## Goal
Render every line of the material below as a numbered list, one item per line, leaving out blank lines.

+++ Data listing

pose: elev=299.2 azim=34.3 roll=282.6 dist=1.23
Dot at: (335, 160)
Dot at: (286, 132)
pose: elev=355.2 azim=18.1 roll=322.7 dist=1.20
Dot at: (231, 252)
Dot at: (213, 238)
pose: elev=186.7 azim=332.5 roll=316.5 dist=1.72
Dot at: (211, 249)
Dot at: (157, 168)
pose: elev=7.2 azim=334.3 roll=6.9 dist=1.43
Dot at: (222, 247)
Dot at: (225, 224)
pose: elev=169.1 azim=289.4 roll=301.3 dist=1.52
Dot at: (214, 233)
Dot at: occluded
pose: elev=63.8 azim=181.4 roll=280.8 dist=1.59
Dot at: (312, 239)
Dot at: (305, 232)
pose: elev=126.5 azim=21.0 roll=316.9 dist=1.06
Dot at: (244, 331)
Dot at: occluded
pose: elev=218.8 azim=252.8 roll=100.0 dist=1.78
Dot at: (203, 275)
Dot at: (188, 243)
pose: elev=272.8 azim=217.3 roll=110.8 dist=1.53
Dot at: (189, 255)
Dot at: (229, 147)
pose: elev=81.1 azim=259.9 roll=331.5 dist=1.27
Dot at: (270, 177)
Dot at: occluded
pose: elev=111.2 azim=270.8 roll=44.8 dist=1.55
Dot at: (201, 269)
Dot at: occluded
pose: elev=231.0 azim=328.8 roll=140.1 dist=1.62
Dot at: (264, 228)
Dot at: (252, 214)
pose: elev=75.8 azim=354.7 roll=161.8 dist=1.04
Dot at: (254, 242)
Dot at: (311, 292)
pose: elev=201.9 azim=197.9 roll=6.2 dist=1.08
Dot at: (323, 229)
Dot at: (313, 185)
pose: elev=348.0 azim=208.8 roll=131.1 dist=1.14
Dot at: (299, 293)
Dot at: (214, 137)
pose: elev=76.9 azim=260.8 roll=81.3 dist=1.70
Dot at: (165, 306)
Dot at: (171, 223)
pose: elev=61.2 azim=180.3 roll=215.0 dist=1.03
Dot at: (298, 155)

++++++

## Solution below
1. pose: elev=299.2 azim=34.3 roll=282.6 dist=1.23
2. Dot at: (335, 160)
3. Dot at: (286, 132)
4. pose: elev=355.2 azim=18.1 roll=322.7 dist=1.20
5. Dot at: (231, 252)
6. Dot at: (213, 238)
7. pose: elev=186.7 azim=332.5 roll=316.5 dist=1.72
8. Dot at: (211, 249)
9. Dot at: (157, 168)
10. pose: elev=7.2 azim=334.3 roll=6.9 dist=1.43
11. Dot at: (222, 247)
12. Dot at: (225, 224)
13. pose: elev=169.1 azim=289.4 roll=301.3 dist=1.52
14. Dot at: (214, 233)
15. Dot at: occluded
16. pose: elev=63.8 azim=181.4 roll=280.8 dist=1.59
17. Dot at: (312, 239)
18. Dot at: (305, 232)
19. pose: elev=126.5 azim=21.0 roll=316.9 dist=1.06
20. Dot at: (244, 331)
21. Dot at: occluded
22. pose: elev=218.8 azim=252.8 roll=100.0 dist=1.78
23. Dot at: (203, 275)
24. Dot at: (188, 243)
25. pose: elev=272.8 azim=217.3 roll=110.8 dist=1.53
26. Dot at: (189, 255)
27. Dot at: (229, 147)
28. pose: elev=81.1 azim=259.9 roll=331.5 dist=1.27
29. Dot at: (270, 177)
30. Dot at: occluded
31. pose: elev=111.2 azim=270.8 roll=44.8 dist=1.55
32. Dot at: (201, 269)
33. Dot at: occluded
34. pose: elev=231.0 azim=328.8 roll=140.1 dist=1.62
35. Dot at: (264, 228)
36. Dot at: (252, 214)
37. pose: elev=75.8 azim=354.7 roll=161.8 dist=1.04
38. Dot at: (254, 242)
39. Dot at: (311, 292)
40. pose: elev=201.9 azim=197.9 roll=6.2 dist=1.08
41. Dot at: (323, 229)
42. Dot at: (313, 185)
43. pose: elev=348.0 azim=208.8 roll=131.1 dist=1.14
44. Dot at: (299, 293)
45. Dot at: (214, 137)
46. pose: elev=76.9 azim=260.8 roll=81.3 dist=1.70
47. Dot at: (165, 306)
48. Dot at: (171, 223)
49. pose: elev=61.2 azim=180.3 roll=215.0 dist=1.03
50. Dot at: (298, 155)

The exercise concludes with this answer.